October 25th, 2009
In the BBC Website Magazine today is an article about proportions and magnitudes. It made me reflect that we often spend time teaching students how to express numbers in different forms, but rarely attempt to give students an understanding of how the numerical forms differ, and what they represent.
This article is a little heavy on the politics for an average maths classroom, but is perhaps useful for A-level students, and is definitely useful for any teachers teaching the IB, as it has excellent cross-over with theory of knowledge. Worth a look
October 16th, 2009
The Cambridge Primary Review today published their recommendations for how the primary curriculum and classroom environment should be arranged. The briefing is an interesting read, the headlines of which can be found on the BBC News website.
As I read the part on SATs I reflected on the way in which the relationship between politics and education continues to work to this day. The review argues that SATs narrow the curriculum focus and put pressure on children unnecessarily. It argues that the concept of standards that underlies the system of SATs is “restricted, restrictive and misleading”. It further argues that assessment of childrens’ learning should be detached from assessment of schools’ accountability.
It is perhaps inevitable that this is how education and politics interact: governments change the way education works with an agenda justified by their electoral mandate, but often with no educational justification to back it up.
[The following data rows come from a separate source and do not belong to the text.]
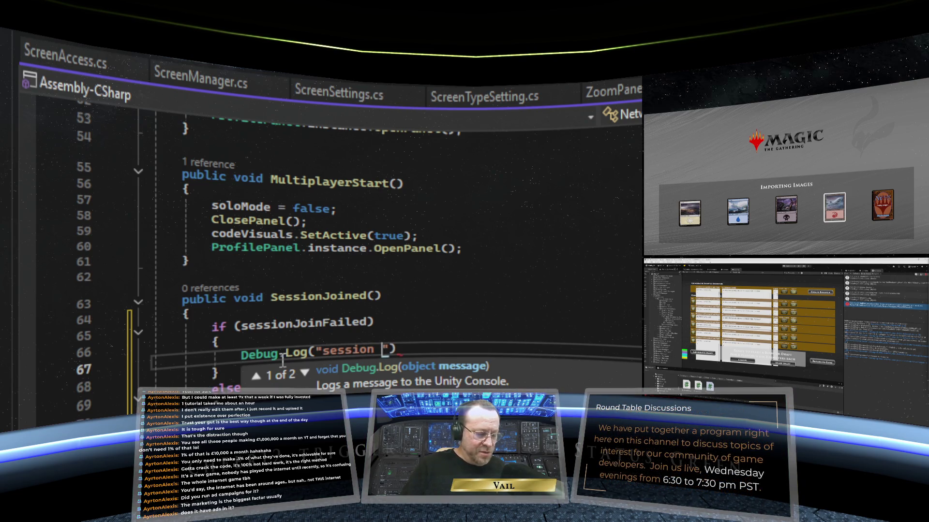
pyautogui.write('login failed')
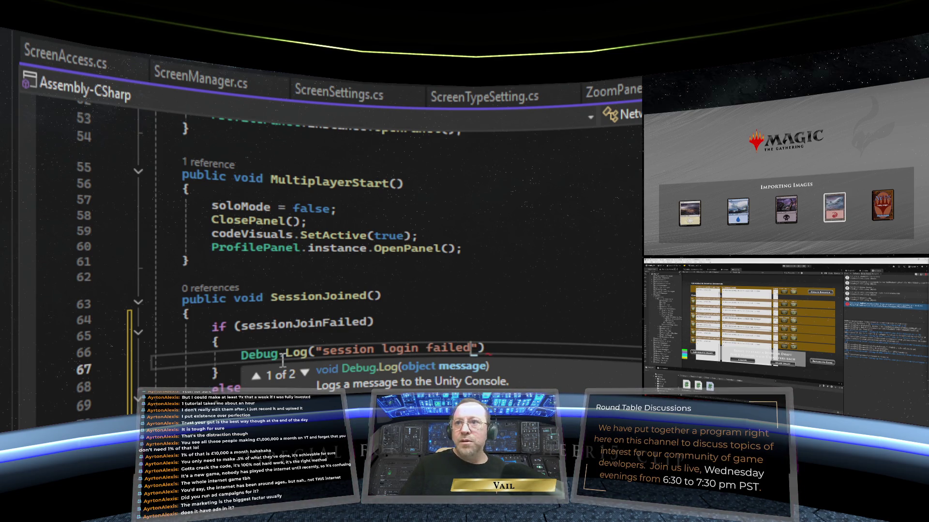
pyautogui.write('");')
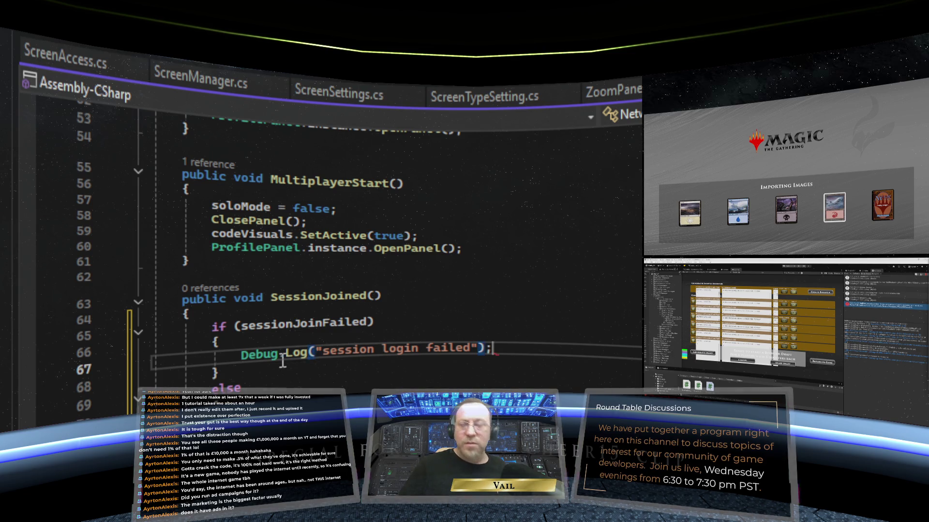
pyautogui.press('Down')
pyautogui.press('Down')
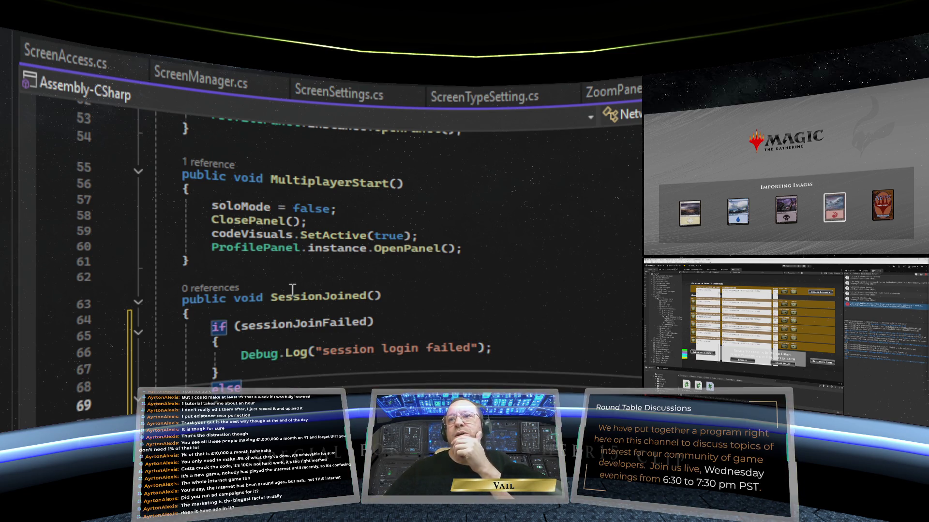
pyautogui.click(234, 257)
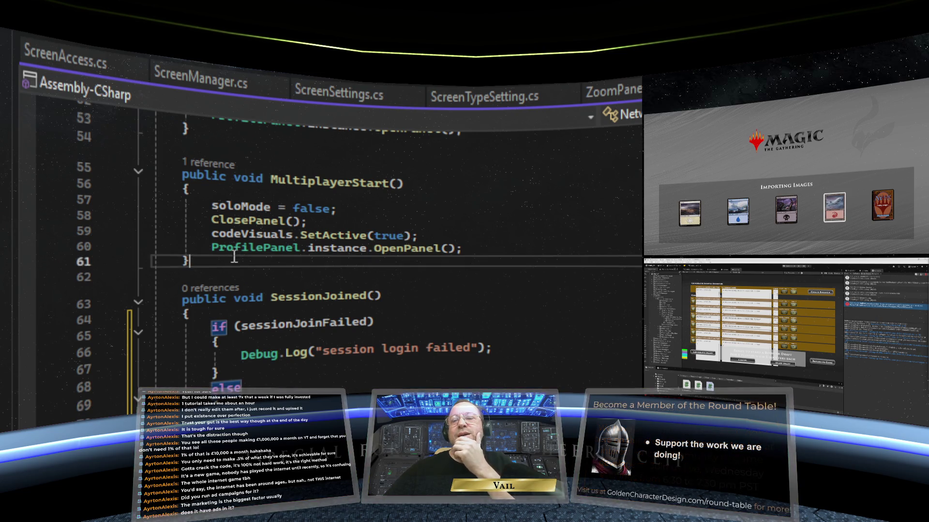
# - Add a public void AttemptFailed() method after MultiplayerStart, fixing the misspelled name
pyautogui.press('Return')
pyautogui.press('Return')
It can then take a decade or more for evidence to be gathered, arguments to be made and reports to be compiled before the deficiencies of the system can be established to the satisfaction of politicians, and the scheme can be scrapped. Then, another government can come in with their agenda and try again.
I knew that SATs restricted curriculum, failed to assess students reasonably and were a monumental waste of time and money, years ago. I’ve blogged about it before, years ago. Most of the bright, intrested teachers that I’ve met have known similarly. But education is one of the few things that governments with mandates can interfere with almost at will, and the obvious truths for teachers on the ground are difficult to express to people living in the ivory towers of Westminster. It’s about to happen again. I believe that the best we can hope is that they (whoever they are) make a slightly less-bad set of decisions in this next round of reforms.